In this specific case, you could say a condensor (CAPENERGY) is applied to the organism, which, for its part, mainly consists of a series of internal consendors. The simplest example of a condensor is the cell itself – living unit of the human body formed by a fosfolipidic (isolating) membrane and by an internal conductor (cytoplasm), rich in liquids and electrolytes.

High frequency currents

In the Thirties, diathermia becomes a standard method for physical therapy and, in many fields, for medicine and surgery.

From the Eighties on, there is a new increase in the use of Capacitive and Resistive (direct coupling) devices, which cause a noticeable degree of satisfaction among patients as well as operators.

The advantage of the heating of tissues through electrical high frequency currents in comparison to other forms of heating used for medical purposes (conduction, infra red radiation), can be found in a better penetration of the phenomenon of the tissue itself  (upto several centimeters) and the consecutive obtention of a larger treatment efficiency.
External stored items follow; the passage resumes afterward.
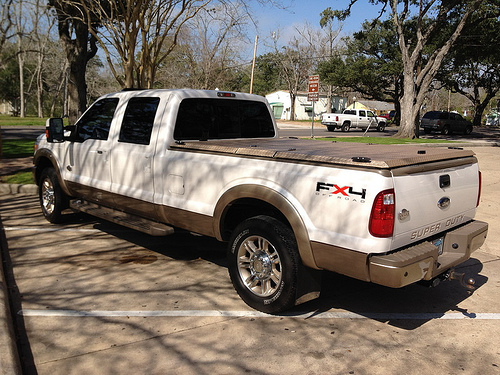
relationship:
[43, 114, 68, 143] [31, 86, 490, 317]
mirror on truck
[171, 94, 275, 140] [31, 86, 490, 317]
window on back of truck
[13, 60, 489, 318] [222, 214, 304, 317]
truck has wheel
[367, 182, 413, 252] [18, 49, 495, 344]
light on truck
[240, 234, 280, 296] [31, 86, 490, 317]
chrome rim on truck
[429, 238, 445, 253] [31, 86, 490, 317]
license plate on truck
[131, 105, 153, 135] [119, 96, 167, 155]
tints on window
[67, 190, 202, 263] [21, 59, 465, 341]
board on truck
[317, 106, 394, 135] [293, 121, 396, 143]
truck on street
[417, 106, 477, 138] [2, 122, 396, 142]
jeep parked on street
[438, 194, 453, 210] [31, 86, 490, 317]
ford emblem on truck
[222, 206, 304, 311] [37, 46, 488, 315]
wheel of truck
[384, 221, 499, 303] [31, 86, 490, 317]
bumper of truck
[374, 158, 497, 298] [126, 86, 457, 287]
rear of truck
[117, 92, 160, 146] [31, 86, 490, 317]
window of truck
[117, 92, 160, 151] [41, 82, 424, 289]
window of truck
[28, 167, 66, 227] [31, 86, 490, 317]
wheel of truck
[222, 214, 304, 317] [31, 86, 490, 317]
wheel of truck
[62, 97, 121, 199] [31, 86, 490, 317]
door of truck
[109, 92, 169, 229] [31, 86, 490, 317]
door of truck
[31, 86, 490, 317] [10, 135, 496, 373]
truck in parking lot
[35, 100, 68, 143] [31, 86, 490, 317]
mirror on truck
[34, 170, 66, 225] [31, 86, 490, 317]
front tire on truck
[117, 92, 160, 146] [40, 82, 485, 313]
window behind diver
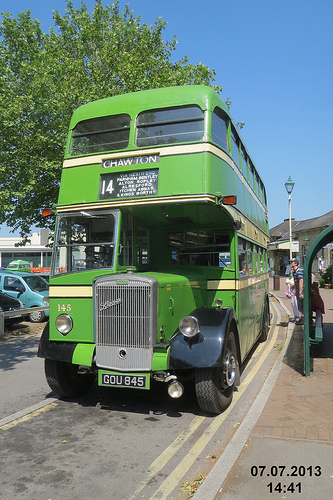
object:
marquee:
[98, 154, 159, 200]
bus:
[37, 85, 270, 416]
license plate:
[101, 373, 147, 388]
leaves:
[177, 478, 202, 499]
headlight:
[179, 315, 201, 338]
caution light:
[222, 196, 237, 205]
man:
[289, 257, 304, 324]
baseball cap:
[289, 257, 299, 266]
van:
[6, 259, 32, 272]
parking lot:
[0, 266, 50, 323]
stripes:
[207, 271, 270, 291]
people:
[284, 258, 325, 330]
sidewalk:
[186, 285, 333, 500]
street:
[0, 232, 333, 499]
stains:
[18, 396, 89, 482]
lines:
[131, 299, 281, 500]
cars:
[0, 271, 50, 323]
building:
[0, 229, 87, 277]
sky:
[157, 9, 332, 212]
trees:
[0, 0, 246, 285]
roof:
[268, 210, 333, 248]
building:
[265, 209, 333, 290]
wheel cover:
[169, 305, 241, 372]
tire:
[195, 321, 239, 415]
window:
[160, 229, 237, 265]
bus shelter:
[303, 226, 333, 377]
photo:
[0, 0, 333, 500]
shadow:
[43, 370, 218, 418]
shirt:
[292, 267, 305, 301]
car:
[0, 290, 25, 332]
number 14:
[102, 179, 114, 195]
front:
[36, 85, 240, 415]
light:
[55, 313, 74, 337]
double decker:
[37, 84, 270, 414]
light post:
[284, 174, 295, 292]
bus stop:
[302, 224, 333, 377]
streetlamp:
[284, 174, 295, 194]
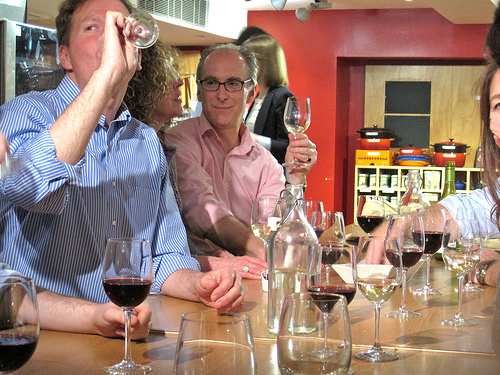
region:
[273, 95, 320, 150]
clear wine glass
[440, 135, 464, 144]
black lid on cooking pot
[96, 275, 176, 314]
red wine in glass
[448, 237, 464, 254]
shine reflection on glass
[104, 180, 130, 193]
white button on blue shirt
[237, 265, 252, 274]
silver ring on finger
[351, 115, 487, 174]
cooking utensils on shelf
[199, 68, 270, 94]
black rimmed eye glasses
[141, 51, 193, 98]
curly short blond hair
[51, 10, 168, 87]
man drinking from glass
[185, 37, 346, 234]
balding man wearing glasses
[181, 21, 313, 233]
bald man in a pink shirt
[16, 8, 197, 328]
man wearing a blue and white shirt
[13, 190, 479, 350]
half full wine glasses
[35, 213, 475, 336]
wine glasses filled with red wine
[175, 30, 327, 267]
man who finished his wine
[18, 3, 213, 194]
man drinking red wine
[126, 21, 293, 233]
man listening to a woman talk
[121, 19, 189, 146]
woman with curly blonde hair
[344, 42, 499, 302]
woman reaching for food in a white dish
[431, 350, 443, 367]
part of a table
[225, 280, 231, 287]
part of a finger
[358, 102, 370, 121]
part of a wall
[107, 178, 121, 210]
part of a shirt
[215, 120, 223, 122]
part of a chin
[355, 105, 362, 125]
edge of a wall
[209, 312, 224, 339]
edge of a cup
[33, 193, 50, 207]
part of an elbow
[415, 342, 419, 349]
part of a table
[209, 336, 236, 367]
part of a glass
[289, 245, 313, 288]
part of a bottle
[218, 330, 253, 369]
part of a glass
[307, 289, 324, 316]
edge of a glass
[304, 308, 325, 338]
part of a glass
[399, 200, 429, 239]
part of a glass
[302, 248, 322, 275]
part of a glass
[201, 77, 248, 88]
The eyeglasses the man is wearing.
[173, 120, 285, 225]
The pink shirt the man is wearing.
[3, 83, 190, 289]
The striped shirt the man is wearing.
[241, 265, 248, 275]
The ring on the lady's finger.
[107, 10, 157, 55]
The glass the man is drinking from.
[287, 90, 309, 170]
The glass in the man's hand.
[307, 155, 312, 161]
The ring on the man's finger.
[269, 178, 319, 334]
The glass bottle in the center of the table.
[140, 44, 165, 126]
The curly hair of the woman.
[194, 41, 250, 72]
The bald head of the man.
The term DIATHERMIA is derived from this conversion from current into warmth (DIA= through, THERMIA= warmth).

The study of the condensor effect revealed new possibilities in comparison to anterior methods. In this case, the mechanism for generating warmth is completely different, considering the fact that it is possible to increase the internal temperature without using sources of exogenous warmth. This tendency of the electrical current towards increasing the conductors temperature as an expression of the disappearance of the potency is being used in order to increase the internal temperature of the tissues.

The body can in fact  be considered as a conductor of the second type and offers capitance and resistance when the current passes through.

On the other hand, the exitability of the tissues and the electrolytical phenomenons that are generated, demand a precise selection of the type of current that will be applied.

The continuous current does not only have no excito-motorial effect, it also presents the peculiarity of producing negative collateral effects such as a temperature rise and an electrolysis increase, which can seriously dammage the tissues.

The alternating low frequency current does not provoke electrolysis, but it nevertheless interferes with the nervous peripheric stimulations, becoming inapplicable for an efficient heating.

The high frequency current, on the contrary, has proven to be very adequate  for heating, since it does not have any electrolytical effects nor excito-motorial actions thanks to its high frequency.

Based on everything we’ve explained before, high frequency can be defined, from a medical point of view, as a thermotherapeuthical procedure for the conversion of electrical energy that uses very alternating currents of very high frequencies.